#### YOUR OBJECTIVE:
Word for word, print all of the lines below.

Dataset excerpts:
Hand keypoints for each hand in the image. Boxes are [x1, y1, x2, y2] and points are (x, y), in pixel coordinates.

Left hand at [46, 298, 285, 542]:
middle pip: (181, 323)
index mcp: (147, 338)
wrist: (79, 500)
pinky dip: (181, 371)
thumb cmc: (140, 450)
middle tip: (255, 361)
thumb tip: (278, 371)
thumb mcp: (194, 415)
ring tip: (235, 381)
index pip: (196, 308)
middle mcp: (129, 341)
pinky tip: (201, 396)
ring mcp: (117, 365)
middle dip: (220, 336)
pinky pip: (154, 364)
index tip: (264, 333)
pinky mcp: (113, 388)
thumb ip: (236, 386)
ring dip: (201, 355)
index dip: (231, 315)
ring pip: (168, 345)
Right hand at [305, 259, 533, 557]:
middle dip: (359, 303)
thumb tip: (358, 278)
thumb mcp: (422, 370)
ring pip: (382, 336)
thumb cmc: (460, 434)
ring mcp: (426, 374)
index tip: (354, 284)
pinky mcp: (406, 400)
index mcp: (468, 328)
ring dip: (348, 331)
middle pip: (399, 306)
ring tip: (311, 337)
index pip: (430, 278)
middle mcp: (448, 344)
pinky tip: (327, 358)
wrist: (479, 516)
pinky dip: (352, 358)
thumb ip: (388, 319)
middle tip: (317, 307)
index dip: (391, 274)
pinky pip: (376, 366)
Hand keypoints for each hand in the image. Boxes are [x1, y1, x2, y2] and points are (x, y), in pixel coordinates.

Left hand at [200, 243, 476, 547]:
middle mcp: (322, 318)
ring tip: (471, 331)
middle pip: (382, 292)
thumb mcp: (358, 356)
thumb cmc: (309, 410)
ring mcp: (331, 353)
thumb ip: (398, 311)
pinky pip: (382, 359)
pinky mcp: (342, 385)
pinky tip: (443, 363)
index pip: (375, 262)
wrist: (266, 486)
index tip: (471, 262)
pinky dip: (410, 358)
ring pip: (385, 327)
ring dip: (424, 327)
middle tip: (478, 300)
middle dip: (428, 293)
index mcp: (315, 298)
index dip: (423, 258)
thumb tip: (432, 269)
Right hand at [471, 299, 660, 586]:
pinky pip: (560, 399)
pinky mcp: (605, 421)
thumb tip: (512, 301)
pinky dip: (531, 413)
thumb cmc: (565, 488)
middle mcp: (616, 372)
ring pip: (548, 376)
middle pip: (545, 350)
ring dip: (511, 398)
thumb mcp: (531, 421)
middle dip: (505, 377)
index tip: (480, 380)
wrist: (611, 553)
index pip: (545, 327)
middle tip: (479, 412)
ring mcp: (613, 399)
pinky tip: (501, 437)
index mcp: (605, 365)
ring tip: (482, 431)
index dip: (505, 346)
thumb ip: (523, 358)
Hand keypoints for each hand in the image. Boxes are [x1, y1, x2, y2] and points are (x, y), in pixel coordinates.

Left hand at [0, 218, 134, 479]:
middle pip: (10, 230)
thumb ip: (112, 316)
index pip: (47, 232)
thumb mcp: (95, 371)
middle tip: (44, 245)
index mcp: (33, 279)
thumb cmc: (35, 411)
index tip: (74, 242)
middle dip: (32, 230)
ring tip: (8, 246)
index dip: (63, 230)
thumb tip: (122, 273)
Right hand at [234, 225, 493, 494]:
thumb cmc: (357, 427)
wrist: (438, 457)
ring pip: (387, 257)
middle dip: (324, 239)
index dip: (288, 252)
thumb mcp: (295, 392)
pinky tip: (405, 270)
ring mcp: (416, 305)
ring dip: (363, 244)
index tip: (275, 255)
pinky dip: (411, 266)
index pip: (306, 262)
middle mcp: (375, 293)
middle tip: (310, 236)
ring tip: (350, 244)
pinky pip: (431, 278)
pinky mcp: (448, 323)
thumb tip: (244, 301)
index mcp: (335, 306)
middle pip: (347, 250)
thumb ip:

#### RESULT BELOW:
Hand keypoints for each hand in the image. Boxes are [x1, y1, x2, y2] and points are (x, y), in pixel coordinates.

Left hand at [46, 298, 285, 542]:
middle pip: (181, 323)
index mcp: (147, 338)
wrist: (79, 500)
pinky dip: (181, 371)
thumb cmc: (140, 450)
middle tip: (255, 361)
thumb tip: (278, 371)
thumb mcp: (194, 415)
ring tip: (235, 381)
index pip: (196, 308)
middle mcp: (129, 341)
pinky tip: (201, 396)
ring mcp: (117, 365)
middle dip: (220, 336)
pinky pip: (154, 364)
index tip: (264, 333)
pinky mcp: (113, 388)
thumb ip: (236, 386)
ring dip: (201, 355)
index dip: (231, 315)
ring pip: (168, 345)
Right hand at [305, 259, 533, 557]:
middle dip: (359, 303)
thumb tip: (358, 278)
thumb mcp: (422, 370)
ring pip: (382, 336)
thumb cmc: (460, 434)
ring mcp: (426, 374)
index tip: (354, 284)
pinky mcp: (406, 400)
index mcp: (468, 328)
ring dip: (348, 331)
middle pip: (399, 306)
ring tip: (311, 337)
index pip: (430, 278)
middle mcp: (448, 344)
pinky tip: (327, 358)
wrist: (479, 516)
pinky dip: (352, 358)
thumb ip: (388, 319)
middle tip: (317, 307)
index dip: (391, 274)
pinky pip: (376, 366)
Hand keypoints for each hand in the image. Boxes are [x1, y1, x2, y2] and points are (x, y), in pixel coordinates.

Left hand at [200, 243, 476, 547]:
middle mcp: (322, 318)
ring tip: (471, 331)
middle pip: (382, 292)
thumb mcp: (358, 356)
thumb cmc: (309, 410)
ring mcp: (331, 353)
thumb ip: (398, 311)
pinky pip: (382, 359)
pinky mcp: (342, 385)
pinky tip: (443, 363)
index pip: (375, 262)
wrist: (266, 486)
index tip: (471, 262)
pinky dip: (410, 358)
ring pip: (385, 327)
ring dip: (424, 327)
middle tip: (478, 300)
middle dip: (428, 293)
index mcp: (315, 298)
index dip: (423, 258)
thumb tip: (432, 269)
Right hand at [471, 299, 660, 586]:
pinky pip: (560, 399)
pinky mcp: (605, 421)
thumb tip: (512, 301)
pinky dip: (531, 413)
thumb cmc: (565, 488)
middle mcp: (616, 372)
ring pip: (548, 376)
middle pip: (545, 350)
ring dip: (511, 398)
thumb mcp: (531, 421)
middle dip: (505, 377)
index tip: (480, 380)
wrist: (611, 553)
index pip: (545, 327)
middle tip: (479, 412)
ring mcp: (613, 399)
pinky tip: (501, 437)
index mcp: (605, 365)
ring tip: (482, 431)
index dip: (505, 346)
thumb ip: (523, 358)
Hand keypoints for each hand in the image. Boxes are [x1, y1, x2, y2] and points are (x, y), in pixel coordinates.

Left hand at [0, 218, 134, 479]:
middle pip: (10, 230)
thumb ip: (112, 316)
index pip: (47, 232)
thumb mcp: (95, 371)
middle tip: (44, 245)
index mcp: (33, 279)
thumb cmc: (35, 411)
index tip: (74, 242)
middle dip: (32, 230)
ring tip: (8, 246)
index dip: (63, 230)
thumb tip: (122, 273)
Right hand at [234, 225, 493, 494]:
thumb cmc: (357, 427)
wrist: (438, 457)
ring pip: (387, 257)
middle dip: (324, 239)
index dip: (288, 252)
thumb mcp: (295, 392)
pinky tip: (405, 270)
ring mcp: (416, 305)
ring dip: (363, 244)
index tip: (275, 255)
pinky dip: (411, 266)
index pip: (306, 262)
middle mcp: (375, 293)
middle tip: (310, 236)
ring tip: (350, 244)
pinky pip: (431, 278)
pinky mcp: (448, 323)
thumb tip: (244, 301)
index mcp: (335, 306)
middle pip: (347, 250)
thumb ip:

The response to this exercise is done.